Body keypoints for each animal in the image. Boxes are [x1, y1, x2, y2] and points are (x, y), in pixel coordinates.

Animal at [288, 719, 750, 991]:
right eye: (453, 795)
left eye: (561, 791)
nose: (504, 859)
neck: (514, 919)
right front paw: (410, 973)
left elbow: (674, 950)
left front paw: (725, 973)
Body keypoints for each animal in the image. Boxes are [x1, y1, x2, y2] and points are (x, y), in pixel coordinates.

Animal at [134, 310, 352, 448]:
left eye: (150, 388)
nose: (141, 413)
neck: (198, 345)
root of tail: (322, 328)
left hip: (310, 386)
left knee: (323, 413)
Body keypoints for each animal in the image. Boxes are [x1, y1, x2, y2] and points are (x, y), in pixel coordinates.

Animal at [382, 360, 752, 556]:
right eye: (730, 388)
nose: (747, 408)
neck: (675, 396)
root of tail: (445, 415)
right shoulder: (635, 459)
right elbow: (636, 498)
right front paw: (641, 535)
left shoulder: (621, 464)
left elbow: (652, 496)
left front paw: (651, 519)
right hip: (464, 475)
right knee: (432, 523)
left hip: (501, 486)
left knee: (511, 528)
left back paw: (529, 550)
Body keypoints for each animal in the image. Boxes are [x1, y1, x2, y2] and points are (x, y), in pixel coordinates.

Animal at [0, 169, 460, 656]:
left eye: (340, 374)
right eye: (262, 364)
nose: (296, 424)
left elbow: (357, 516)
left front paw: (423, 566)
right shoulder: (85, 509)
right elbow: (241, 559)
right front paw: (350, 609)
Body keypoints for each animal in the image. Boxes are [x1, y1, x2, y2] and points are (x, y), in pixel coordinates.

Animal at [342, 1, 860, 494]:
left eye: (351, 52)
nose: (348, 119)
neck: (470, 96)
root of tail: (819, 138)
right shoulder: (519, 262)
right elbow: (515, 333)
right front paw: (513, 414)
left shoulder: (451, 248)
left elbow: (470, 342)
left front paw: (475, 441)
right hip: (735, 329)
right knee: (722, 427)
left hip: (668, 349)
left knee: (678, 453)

_Your assignment_
Starting at the line that contains "neck: (470, 96)", repeat each line exactly through the last one in the listing. Include both of those lines and nothing more.

_Exercise solution_
neck: (470, 96)
root of tail: (819, 138)
right shoulder: (519, 262)
right elbow: (515, 333)
right front paw: (513, 414)
left shoulder: (451, 248)
left elbow: (470, 342)
left front paw: (475, 441)
right hip: (735, 329)
right knee: (722, 427)
left hip: (668, 349)
left knee: (678, 453)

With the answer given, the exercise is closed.